** Texte fourni **
╔══

Amour lesbien, exploitation sexuelle, hégémonie masculine… dans « Churails » (sorcières en ourdou), tous les personnages principaux sont des femmes, en lutte contre le patriarcat. Une posture inédite au Pakistan, que cette première série en streaming, briseuse de tabous, dérange.

Deux femmes aisées et deux représentantes du peuple, chacune brisée par un homme, ouvrent ensemble une agence de détectives pour traquer les maris infidèles, sous le couvert d’un magasin de vêtements halal. Dix épisodes plus tard, elles terrassent une organisation aussi macho que criminelle.

La polémique est venue d’une scène aux dialogues crus, qui ont choqué des âmes sensibles, souvent masculines, sur les réseaux sociaux.

« J’ai dû masturber deux fois par jour un homme de deux fois mon âge » afin d’être embauchée, explique une cheffe d’entreprise dans la série. « Ensuite, j’ai dû faire beaucoup plus pour devenir réceptionniste. Puis je suis devenue styliste. Et enfin sa femme. »

Des tweets courroucés ont provoqué un retrait en octobre de la série au Pakistan « en conformité avec une directive » des autorités, selon son diffuseur, Zee5. Churails a ensuite été « rétablie » après que les points litigieux ont été « traités », a fait savoir la plateforme indienne de streaming dans un communiqué.

La scène abordait pourtant « une urgence », « l’exploitation des femmes sur leur lieu de travail, en particulier les plus défavorisées », observe Mehar Bano, l’une des actrices phare de la série.

Mais dans un pays où « la culture de l’interdiction » est forte et beaucoup de problèmes sont dissimulés », la « brigade de la morale » a imposé ses vues, soupire-t-elle. Et de s’interroger : « comment régler une question dont on ne parle pas ? »

 

– « Miroir » –

 

La liste des tabous violés par la série paraît de fait interminable. Inceste, homosexualité, alcoolisme… « Je voulais mettre un miroir devant notre société », explique Asim Abbasi, le réalisateur. Par Churails, uniquement diffusée sur le web, « je voulais faire entendre les voix de ces femmes que je n’avais jamais vues ou entendues à la télévision ».

Mais de telles images ont choqué dans un pays abonné aux contenus aseptisés, où les séries sont souvent construites autour d’une intrigue inébranlable : les relations houleuses entre une mère au foyer et sa belle-mère acariâtre.

╚══

Lignes de données
╔══

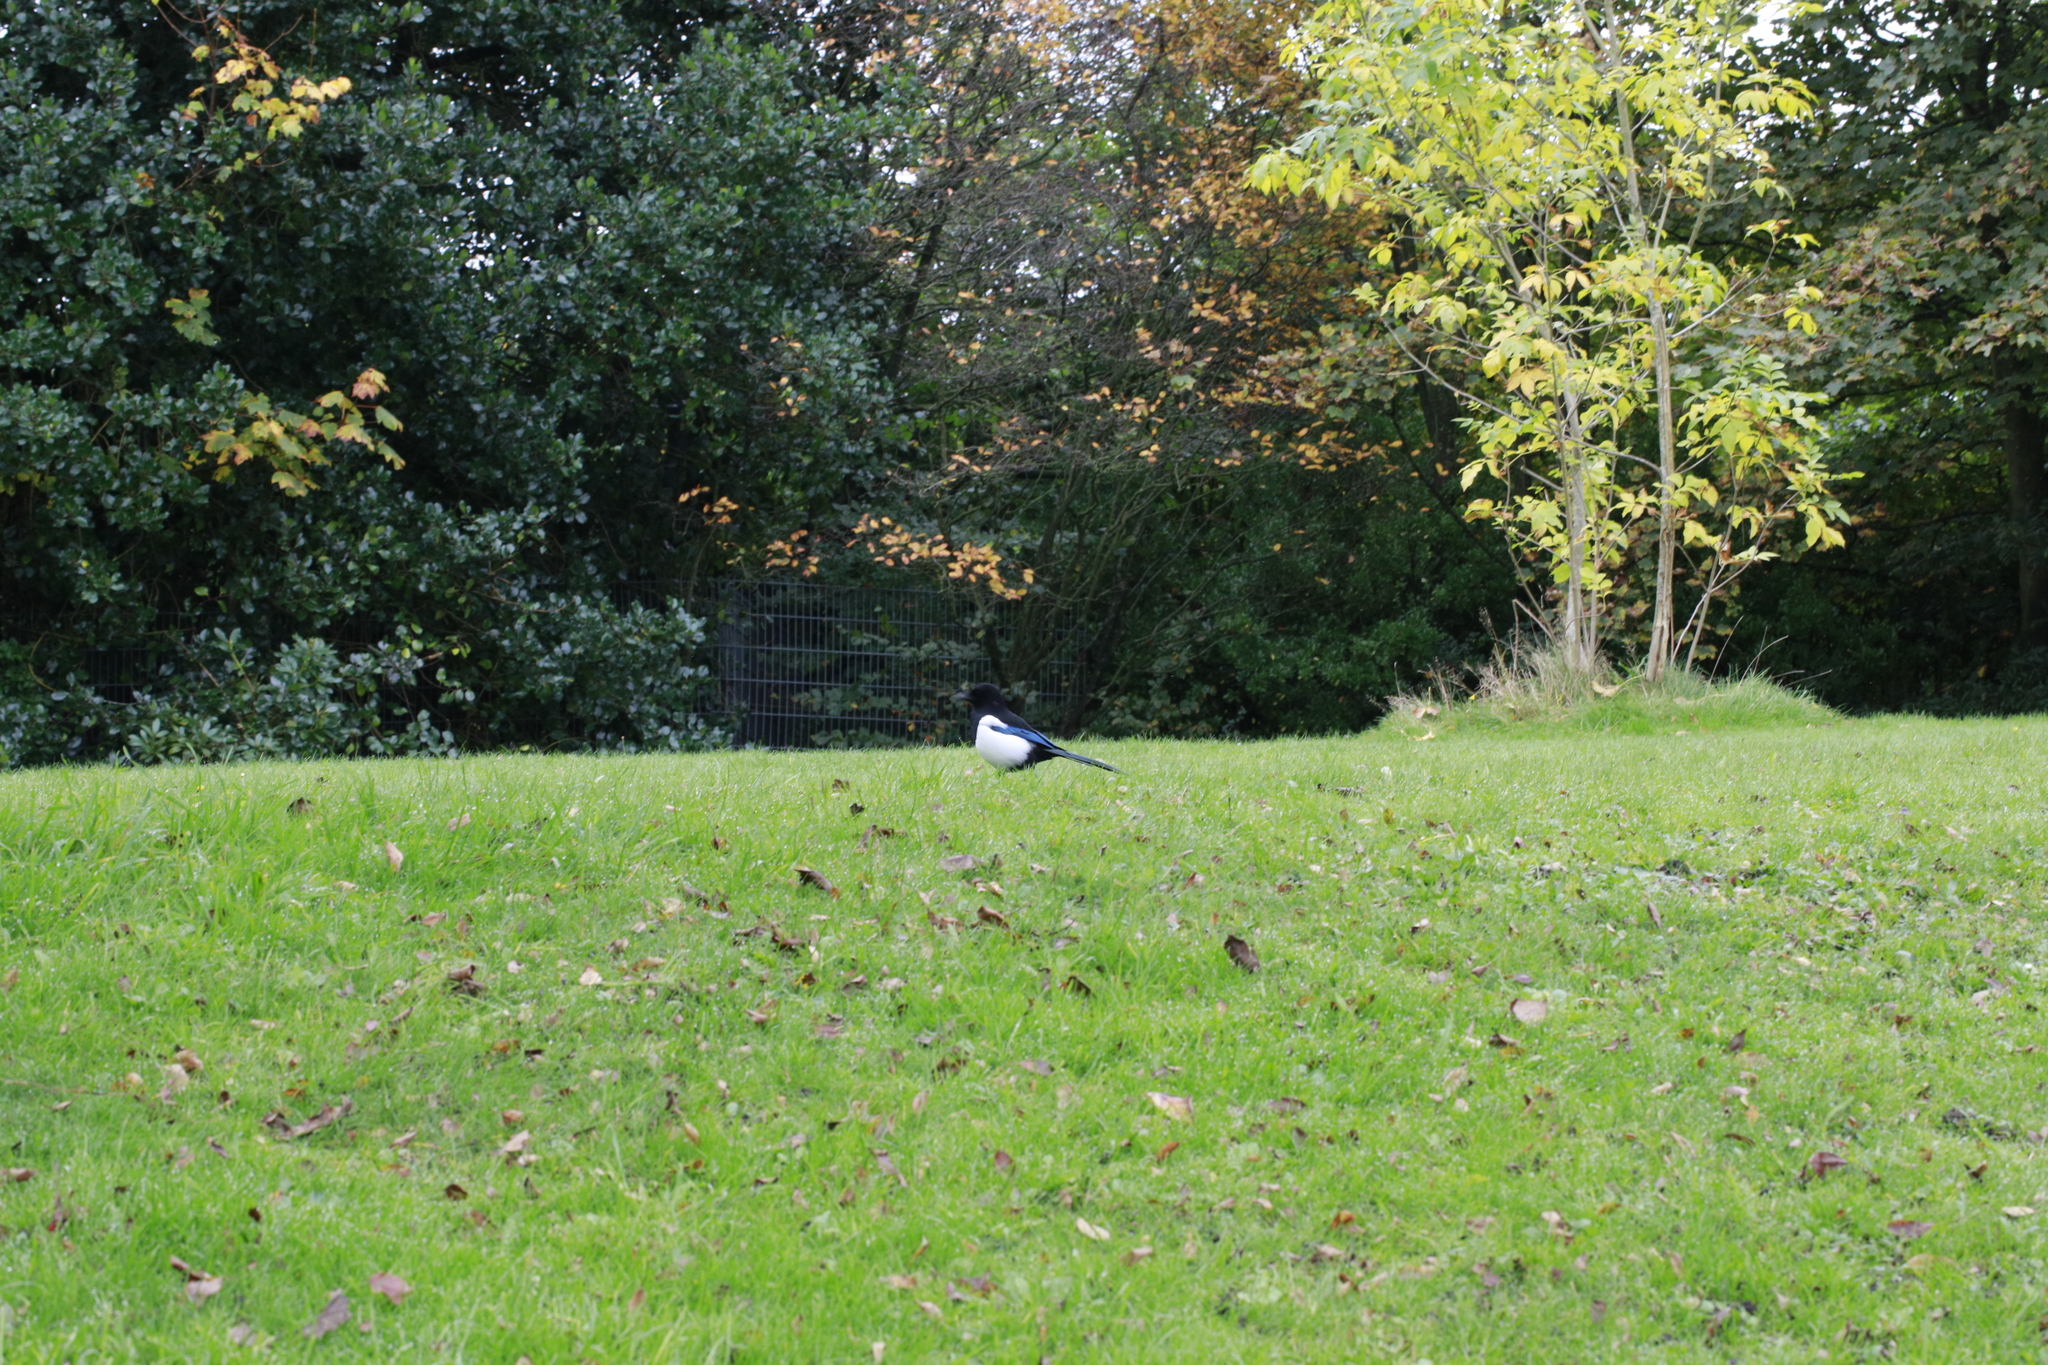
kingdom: Animalia
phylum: Chordata
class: Aves
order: Passeriformes
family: Corvidae
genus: Pica
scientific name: Pica pica
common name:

╚══

** Travail demandé **
(a) Reproduisez le passage de l'article sur la série Churails qui commence aux mots « La scène abordait » et s'arrête après « de la série. ».
(b) D'après l'article sur la série Churails, sous le couvert de quel commerce les quatre femmes ouvrent-elles leur agence de détectives ?
(c) Rédigez la suite de l'article sur la série Churails en reprenant après sa dernière phrase.
Les entrées proviennent d'une autre source que l'article.

** Les réponses **
(a)
La scène abordait pourtant « une urgence », « l’exploitation des femmes sur leur lieu de travail, en particulier les plus défavorisées », observe Mehar Bano, l’une des actrices phare de la série.

(b) Sous le couvert d'un magasin de vêtements halal.

(c)
En janvier 2019, le régulateur pakistanais avait appelé les chaînes à s’abstenir de diffuser du contenu ne dépeignant pas « l’image de la vraie société pakistanaise », notamment « les scènes de lit » ou les « caresses ».

« Je reçois beaucoup de messages comme quoi je rends glamour l’immoralité », regrette Asim Abbasi. Mais « parler d’un problème ne veut pas dire le glorifier », se défend le réalisateur, qui voulait au contraire « lancer un dialogue » sur ces sujets.

Le moment paraît mal choisi, alors que les autorités pakistanaises ont entamé ces derniers mois une croisade contre l' »indécence » et « l’immoralité ».

L’application de partage de vidéos TikTok, extrêmement populaire dans le pays, a été interdite dix jours en octobre sur ces critères. Tinder, Grindr, et d’autres apps de rencontres sont bloquées depuis septembre. Une publicité pour un biscuit dans laquelle dansait une actrice renommée a connu le même sort.

 

– ‘Forces conservatrices’ –

 

« Ces interdictions vont fortement impacter le secteur technologique au Pakistan », regrette l’ex-ministre de l’Information et actuel ministre des Sciences, Fawad Chaudhry, qui se dit « en désaccord » avec son gouvernement sur le sujet.

« Il est impossible de définir l’indécence. Chaque personne a sa propre définition », remarque-t-il.

« Des gens ayant le contrôle sur leur corps et leur esprit, c’est quelque chose qui fait peur aux autorités », réagit Harris Khalique, le secrétaire général de la Commission nationale des droits de l’Homme pakistanaise, pour qui « les libertés personnelles sont connectées aux libertés politiques ».

Or « les forces conservatrices se manifestent au travers de leur misogynie » au Pakistan, république musulmane où les voix progressistes sont minoritaires, remarque-t-il.

La censure s’est fortement accentuée en 2018 avec l’arrivée au pouvoir d’Imran Khan, ex-champion de cricket au passé de playboy, qui a ensuite opéré un virage religieux.

Plusieurs ouvrages jugés controversés ont également été retirés de la vente. En octobre dernier, une exposition sur les exécutions extrajudiciaires commises par la police de Karachi a été détruite deux jours après son ouverture.

La liberté de créer suit une trajectoire « terrible », juge Hasan Zaidi, ancien dirigeant du Festival du film de Karachi, qui compare la période actuelle avec le régime liberticide du dictateur Zia ul-Haq (1977-1988). « Il y a une érosion lente mais graduelle du nombre de choses dont on peut parler. »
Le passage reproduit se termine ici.